Stimulus Audit: Taxpayers Paid $27 Per Light Bulb?

New Jersey state auditor Stephen Eels has released a report decrying tens of thousands of dollars in "unreasonable costs" -- including $27 light bulbs -- in a "weatherization" program funded with U.S. stimulus money, Bloomberg reports.

According to report from the state auditor's office which reviewed just a fraction of the $119 million stimulus project, lackluster oversight resulted in serious taxpayer-funded discrepancies, including one contractor who billed $27 for light bulbs, while another charged just $1.50 for the same wattage.

In another case, one vendor charged $75 for carbon-monoxide detectors for one project and $22 for the same detector on a different project. Eels' report also cited $32,700 in "auditing fees" when "no services had been performed," and $69,000 in "construction costs" which couldn't be verified.

Out of $613,600 in charges reviewed, $54,000, or 8.8 percent, was deemed unreasonable by Auditor Stephen Eells, according to a Nov. 8 report to lawmakers. The audit examined program oversight by the state Community Affairs Department.

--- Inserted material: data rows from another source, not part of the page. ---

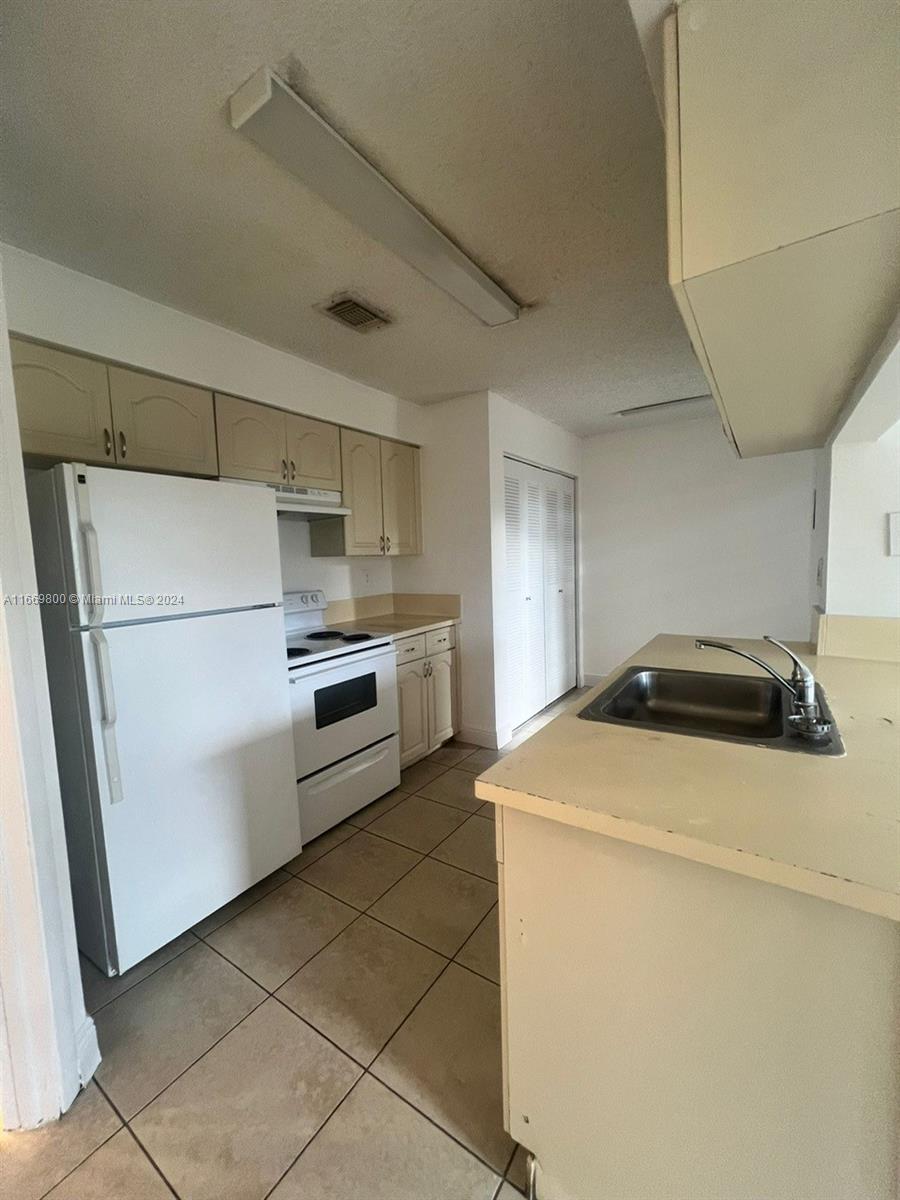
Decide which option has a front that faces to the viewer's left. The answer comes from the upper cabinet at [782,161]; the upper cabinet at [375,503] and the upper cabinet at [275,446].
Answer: the upper cabinet at [782,161]

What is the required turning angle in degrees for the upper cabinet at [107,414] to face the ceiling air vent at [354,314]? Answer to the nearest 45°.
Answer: approximately 45° to its left

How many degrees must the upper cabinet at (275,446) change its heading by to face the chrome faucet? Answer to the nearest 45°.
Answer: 0° — it already faces it

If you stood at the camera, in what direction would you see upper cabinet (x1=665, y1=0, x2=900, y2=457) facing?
facing to the left of the viewer

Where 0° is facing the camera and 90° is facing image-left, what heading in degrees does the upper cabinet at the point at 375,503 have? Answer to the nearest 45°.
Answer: approximately 315°

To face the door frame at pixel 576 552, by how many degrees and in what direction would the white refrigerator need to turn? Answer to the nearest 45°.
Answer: approximately 45° to its left

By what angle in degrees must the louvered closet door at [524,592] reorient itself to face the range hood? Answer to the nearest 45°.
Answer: approximately 90° to its right

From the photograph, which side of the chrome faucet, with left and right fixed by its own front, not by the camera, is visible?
left

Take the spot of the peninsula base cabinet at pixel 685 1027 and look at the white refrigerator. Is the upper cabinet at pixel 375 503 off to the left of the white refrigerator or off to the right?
right
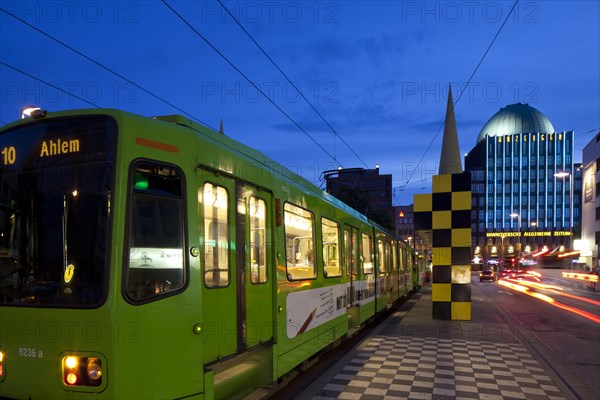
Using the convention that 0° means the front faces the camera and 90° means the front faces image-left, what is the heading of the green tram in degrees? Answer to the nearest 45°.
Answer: approximately 45°

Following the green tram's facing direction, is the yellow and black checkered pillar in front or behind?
behind
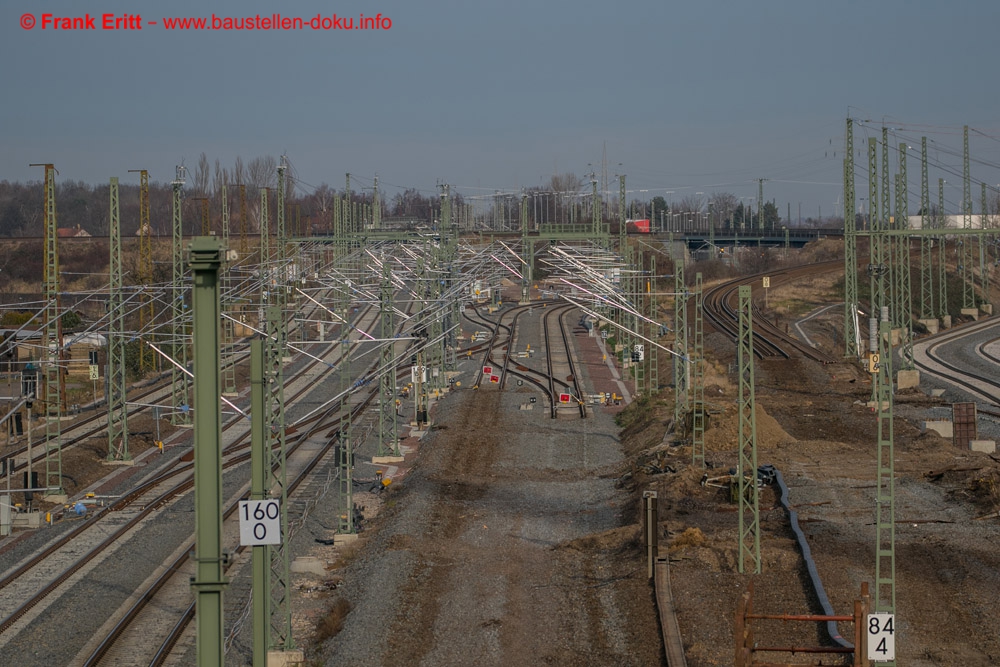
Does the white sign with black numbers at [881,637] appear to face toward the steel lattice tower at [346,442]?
no

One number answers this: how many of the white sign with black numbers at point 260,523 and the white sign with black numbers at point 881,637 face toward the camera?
2

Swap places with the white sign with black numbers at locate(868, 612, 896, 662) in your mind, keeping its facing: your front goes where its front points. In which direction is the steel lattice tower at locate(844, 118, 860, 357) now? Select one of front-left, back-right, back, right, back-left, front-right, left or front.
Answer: back

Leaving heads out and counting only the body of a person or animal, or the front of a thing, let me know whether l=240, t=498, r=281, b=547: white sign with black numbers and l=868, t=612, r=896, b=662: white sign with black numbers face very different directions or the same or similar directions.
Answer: same or similar directions

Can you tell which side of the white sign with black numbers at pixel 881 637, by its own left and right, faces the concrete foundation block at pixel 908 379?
back

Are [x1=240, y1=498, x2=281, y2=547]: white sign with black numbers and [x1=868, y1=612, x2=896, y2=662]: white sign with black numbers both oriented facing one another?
no

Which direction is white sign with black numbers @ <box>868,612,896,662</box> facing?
toward the camera

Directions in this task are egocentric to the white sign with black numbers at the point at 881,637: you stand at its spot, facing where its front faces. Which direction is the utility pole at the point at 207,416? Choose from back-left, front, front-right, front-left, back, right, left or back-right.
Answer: front-right

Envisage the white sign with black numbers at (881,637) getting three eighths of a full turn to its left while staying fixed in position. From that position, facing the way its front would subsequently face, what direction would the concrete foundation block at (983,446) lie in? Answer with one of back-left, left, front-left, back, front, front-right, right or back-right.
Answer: front-left

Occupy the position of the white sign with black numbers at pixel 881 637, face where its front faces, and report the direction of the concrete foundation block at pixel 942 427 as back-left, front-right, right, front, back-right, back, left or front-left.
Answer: back

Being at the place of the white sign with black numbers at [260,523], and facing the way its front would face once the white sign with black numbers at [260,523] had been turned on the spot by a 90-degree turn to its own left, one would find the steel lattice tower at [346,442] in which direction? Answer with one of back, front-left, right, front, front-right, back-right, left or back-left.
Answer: left

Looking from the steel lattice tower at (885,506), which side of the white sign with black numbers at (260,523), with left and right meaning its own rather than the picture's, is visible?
left
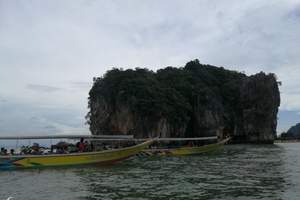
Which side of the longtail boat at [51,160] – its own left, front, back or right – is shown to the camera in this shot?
right
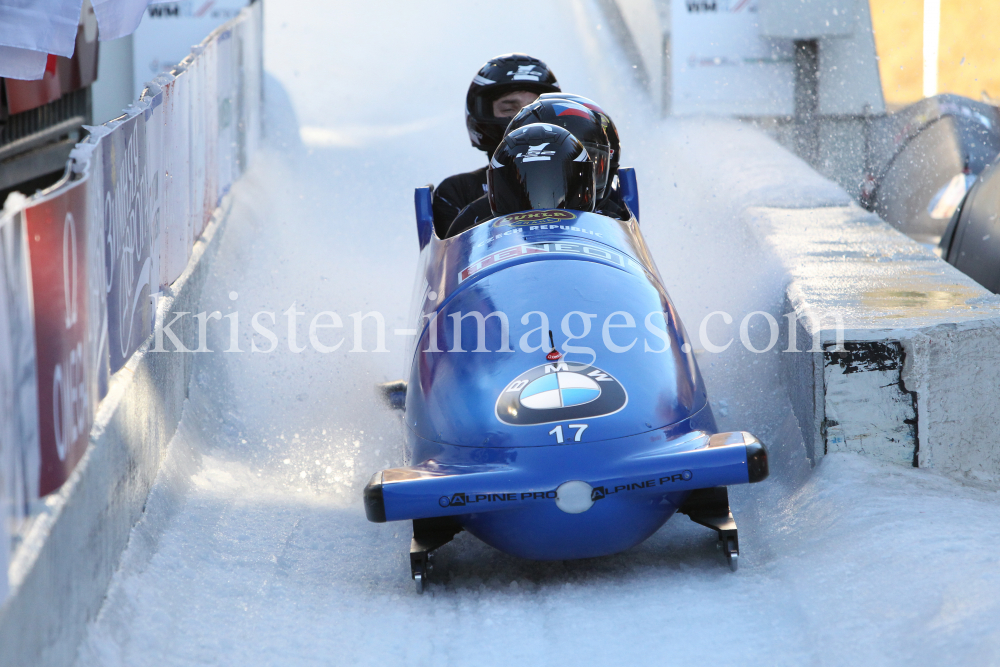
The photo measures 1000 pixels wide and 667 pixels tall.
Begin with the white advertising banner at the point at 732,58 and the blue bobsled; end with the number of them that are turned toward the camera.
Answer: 2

“Weatherization agencies have been reimbursed for unreasonable costs because of inadequate review of financial reports and lack of guidance from the state and federal governments,” said the audit. It said the state agency’s review of contractor expenditures was “cursory.”

The state didn’t pay for the $27 light bulbs and the $75 carbon-monoxide detectors after the audit, according to Lori Grifa, the Community Affairs Department’s commissioner. Since Eells began the review, the two most-senior state employees overseeing the program have been replaced and a third has been reassigned, she said in a written response to the audit.

In May, the department hired an accounting firm to review invoices from the 23 agencies that carry out the weatherization work under program contracts, Grifa said. The added controls will help the state make more than 13,000 residential units more energy efficient within three years, she said.

New Jersey is just one of many states receiving stimulus grant funds for new "weatherization" projects.  Out of last year's $814 billion stimulus plan, about $5 billion were allocated to the weatherization program, according to the Energy Department.